*Exercise details*
What is needed is a faithful transcription of all the data below, pictures excluded.
#####
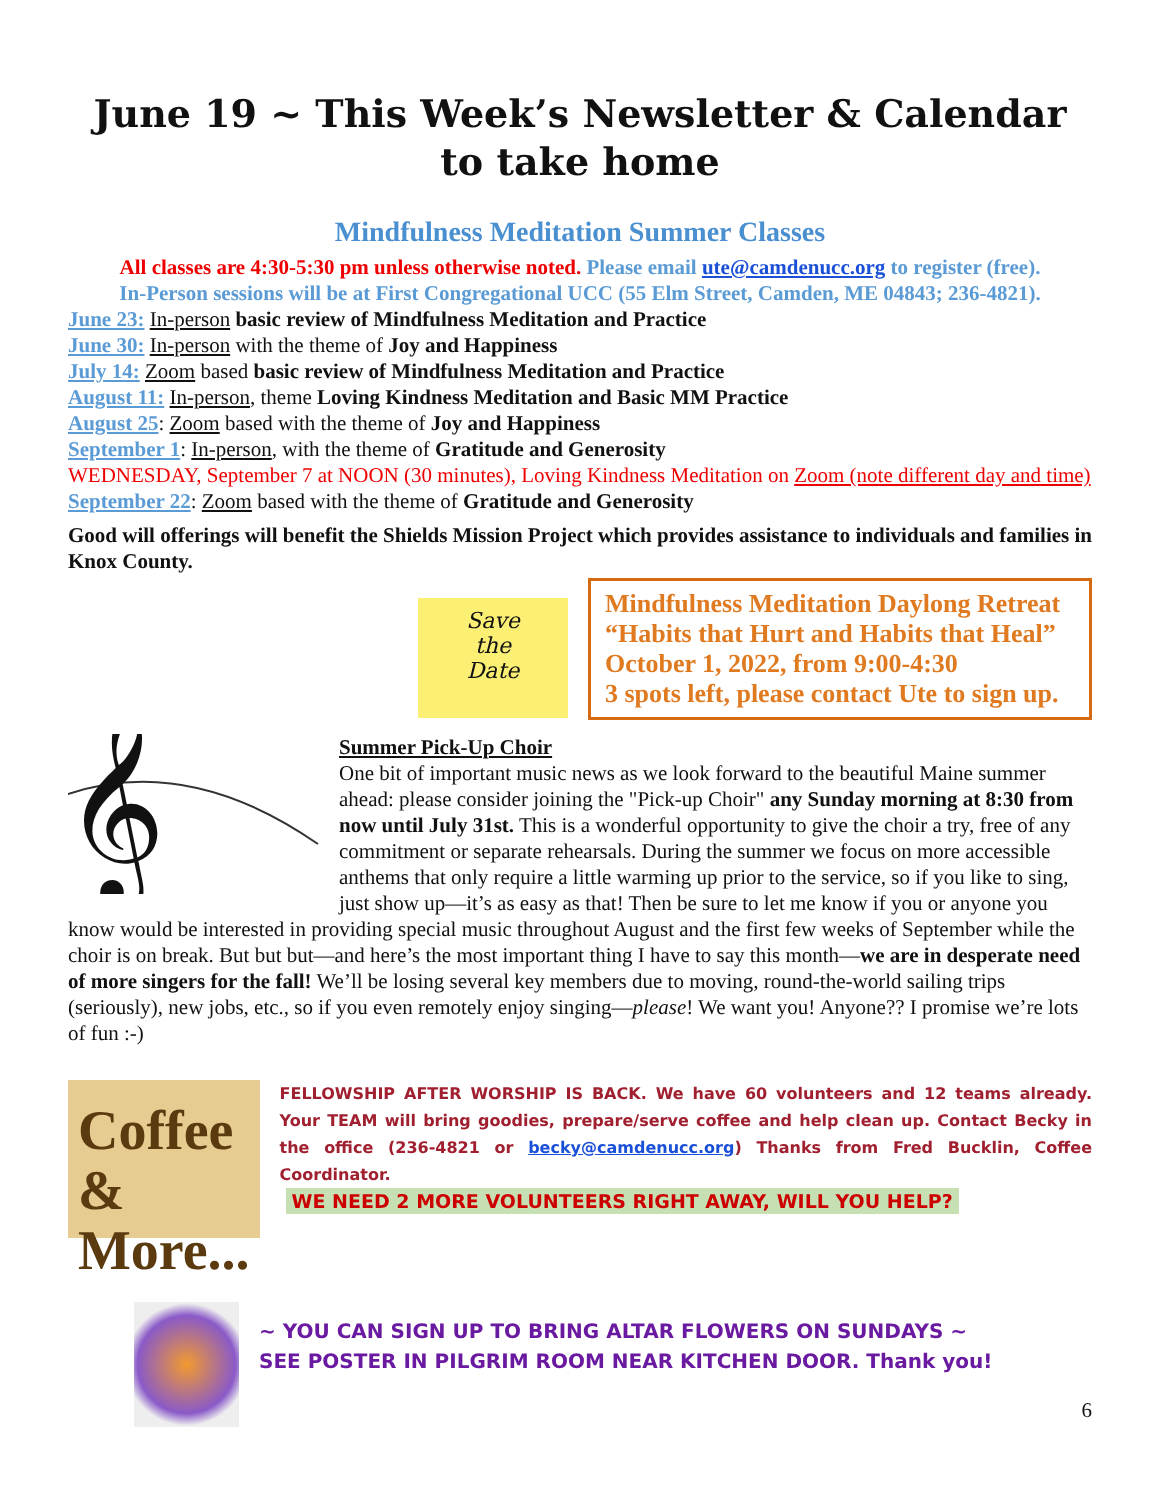June 19 ~ This Week’s Newsletter & Calendar
to take home
Mindfulness Meditation Summer Classes
All classes are 4:30-5:30 pm unless otherwise noted. Please email ute@camdenucc.org to register (free).
In-Person sessions will be at First Congregational UCC (55 Elm Street, Camden, ME 04843; 236-4821).
June 23: In-person basic review of Mindfulness Meditation and Practice
June 30: In-person with the theme of Joy and Happiness
July 14: Zoom based basic review of Mindfulness Meditation and Practice
August 11: In-person, theme Loving Kindness Meditation and Basic MM Practice
August 25: Zoom based with the theme of Joy and Happiness
September 1: In-person, with the theme of Gratitude and Generosity
WEDNESDAY, September 7 at NOON (30 minutes), Loving Kindness Meditation on Zoom (note different day and time)
September 22: Zoom based with the theme of Gratitude and Generosity
Good will offerings will benefit the Shields Mission Project which provides assistance to individuals and families in Knox County.
Save
the
Date
Mindfulness Meditation Daylong Retreat “Habits that Hurt and Habits that Heal”
October 1, 2022, from 9:00-4:30
3 spots left, please contact Ute to sign up.
𝄞
Summer Pick-Up Choir
One bit of important music news as we look forward to the beautiful Maine summer ahead: please consider joining the "Pick-up Choir" any Sunday morning at 8:30 from now until July 31st. This is a wonderful opportunity to give the choir a try, free of any commitment or separate rehearsals. During the summer we focus on more accessible anthems that only require a little warming up prior to the service, so if you like to sing, just show up—it’s as easy as that! Then be sure to let me know if you or anyone you know would be interested in providing special music throughout August and the first few weeks of September while the choir is on break. But but but—and here’s the most important thing I have to say this month—we are in desperate need of more singers for the fall! We’ll be losing several key members due to moving, round-the-world sailing trips (seriously), new jobs, etc., so if you even remotely enjoy singing—please! We want you! Anyone?? I promise we’re lots of fun :-)
Coffee
& More...
FELLOWSHIP AFTER WORSHIP IS BACK. We have 60 volunteers and 12 teams already. Your TEAM will bring goodies, prepare/serve coffee and help clean up. Contact Becky in the office (236-4821 or becky@camdenucc.org) Thanks from Fred Bucklin, Coffee Coordinator.
WE NEED 2 MORE VOLUNTEERS RIGHT AWAY, WILL YOU HELP?
~ YOU CAN SIGN UP TO BRING ALTAR FLOWERS ON SUNDAYS ~
SEE POSTER IN PILGRIM ROOM NEAR KITCHEN DOOR. Thank you!
6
#####
*Solution*
June 19 ~ This Week’s Newsletter & Calendar
to take home
Mindfulness Meditation Summer Classes
All classes are 4:30-5:30 pm unless otherwise noted. Please email ute@camdenucc.org to register (free).
In-Person sessions will be at First Congregational UCC (55 Elm Street, Camden, ME 04843; 236-4821).
June 23: In-person basic review of Mindfulness Meditation and Practice
June 30: In-person with the theme of Joy and Happiness
July 14: Zoom based basic review of Mindfulness Meditation and Practice
August 11: In-person, theme Loving Kindness Meditation and Basic MM Practice
August 25: Zoom based with the theme of Joy and Happiness
September 1: In-person, with the theme of Gratitude and Generosity
WEDNESDAY, September 7 at NOON (30 minutes), Loving Kindness Meditation on Zoom (note different day and time)
September 22: Zoom based with the theme of Gratitude and Generosity
Good will offerings will benefit the Shields Mission Project which provides assistance to individuals and families in Knox County.
Save
the
Date
Mindfulness Meditation Daylong Retreat “Habits that Hurt and Habits that Heal”
October 1, 2022, from 9:00-4:30
3 spots left, please contact Ute to sign up.
𝄞
Summer Pick-Up Choir
One bit of important music news as we look forward to the beautiful Maine summer ahead: please consider joining the "Pick-up Choir" any Sunday morning at 8:30 from now until July 31st. This is a wonderful opportunity to give the choir a try, free of any commitment or separate rehearsals. During the summer we focus on more accessible anthems that only require a little warming up prior to the service, so if you like to sing, just show up—it’s as easy as that! Then be sure to let me know if you or anyone you know would be interested in providing special music throughout August and the first few weeks of September while the choir is on break. But but but—and here’s the most important thing I have to say this month—we are in desperate need of more singers for the fall! We’ll be losing several key members due to moving, round-the-world sailing trips (seriously), new jobs, etc., so if you even remotely enjoy singing—please! We want you! Anyone?? I promise we’re lots of fun :-)
Coffee
& More...
FELLOWSHIP AFTER WORSHIP IS BACK. We have 60 volunteers and 12 teams already. Your TEAM will bring goodies, prepare/serve coffee and help clean up. Contact Becky in the office (236-4821 or becky@camdenucc.org) Thanks from Fred Bucklin, Coffee Coordinator.
WE NEED 2 MORE VOLUNTEERS RIGHT AWAY, WILL YOU HELP?
~ YOU CAN SIGN UP TO BRING ALTAR FLOWERS ON SUNDAYS ~
SEE POSTER IN PILGRIM ROOM NEAR KITCHEN DOOR. Thank you!
6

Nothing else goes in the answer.